Autumn fails to deliver its customary cheer for housing sales, with starts down nearly 1,000

Housing starts fell 9% in September as more evidence emerges of an impending “double-dip” in the housebuilding sector.

The latest figures from the NHBC show that the number of registrations - which happen before builders start on site - fell to 9,033 from 9,954 in August.

Although the body cautioned against reading too much into one month’s figures, it said other evidence indicated the sector had not experienced the traditional autumn uplift in sales.

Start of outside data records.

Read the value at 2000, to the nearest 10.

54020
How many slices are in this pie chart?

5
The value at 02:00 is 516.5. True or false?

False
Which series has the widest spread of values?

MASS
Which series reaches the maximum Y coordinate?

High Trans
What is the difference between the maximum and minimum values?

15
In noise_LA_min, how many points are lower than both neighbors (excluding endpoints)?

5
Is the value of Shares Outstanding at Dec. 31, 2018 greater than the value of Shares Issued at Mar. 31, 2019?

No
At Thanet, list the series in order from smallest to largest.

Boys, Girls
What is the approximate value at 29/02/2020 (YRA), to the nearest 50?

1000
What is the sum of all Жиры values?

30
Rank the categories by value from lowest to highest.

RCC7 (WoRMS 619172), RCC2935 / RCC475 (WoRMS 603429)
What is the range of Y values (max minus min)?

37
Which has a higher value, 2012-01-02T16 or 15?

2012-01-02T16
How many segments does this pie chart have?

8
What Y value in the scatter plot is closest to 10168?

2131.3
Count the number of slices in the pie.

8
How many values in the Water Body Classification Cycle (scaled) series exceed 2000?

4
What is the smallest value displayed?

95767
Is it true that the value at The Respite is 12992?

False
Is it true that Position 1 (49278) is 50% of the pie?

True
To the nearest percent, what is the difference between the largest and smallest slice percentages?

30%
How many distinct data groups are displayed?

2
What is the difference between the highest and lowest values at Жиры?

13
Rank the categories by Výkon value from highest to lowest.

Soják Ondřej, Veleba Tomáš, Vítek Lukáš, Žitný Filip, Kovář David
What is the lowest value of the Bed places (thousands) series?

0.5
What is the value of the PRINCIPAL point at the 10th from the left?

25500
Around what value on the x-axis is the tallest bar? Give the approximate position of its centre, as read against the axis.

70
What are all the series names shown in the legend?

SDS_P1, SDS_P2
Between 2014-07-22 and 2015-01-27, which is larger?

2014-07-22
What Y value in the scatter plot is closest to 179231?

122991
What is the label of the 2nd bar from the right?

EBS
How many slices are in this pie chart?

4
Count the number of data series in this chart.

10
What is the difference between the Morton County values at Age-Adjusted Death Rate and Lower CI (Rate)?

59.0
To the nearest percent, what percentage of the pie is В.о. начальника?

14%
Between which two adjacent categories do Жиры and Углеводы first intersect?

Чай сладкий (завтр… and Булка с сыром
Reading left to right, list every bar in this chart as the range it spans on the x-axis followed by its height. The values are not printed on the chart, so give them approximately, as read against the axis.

The NHBC said the average daily sales rates for its members rose to 269 from 242 in August. This compares with daily sales of more than 300 for the rest of the year and 364 for the same month last year (see below).

Imtiaz Farookhi, chief executive of the NHBC, said the availability of mortgage finance was acting as a drag on starts.

“Confidence seemed to leave the market around the time of the election and has not returned,” he said. 

“The autumn selling season, which is traditionally strong, has yet to take hold, due no doubt to a wait and see policy from consumers.”

As well as private sales, starts for publicly subsidised housing fell to their lowest this year, on the back of cuts to the Homes and Communities Agency.

Richard Tamayo, the NHBC’s commercial director, said he did not expect starts to fall much further, but believed the government needed to consider at what point it would intervene if build rates did not improve.

“There’s a danger we forget just how far away we are from meeting the housing need this country has,” Tamayo said.

Current build levels equate to about 110,000 starts on NHBC-registered sites, or about 135,000 across England. This follows evidence in recent weeks that mortgage providers are tightening their lending criteria.

Richard Donnell, director of research at housing information company Hometrack, said: “Starts are likely to slip back as lenders tighten mortgage availability. They’re not in a rush to lend to people at high loan-to-value ratios; they don’t need to.”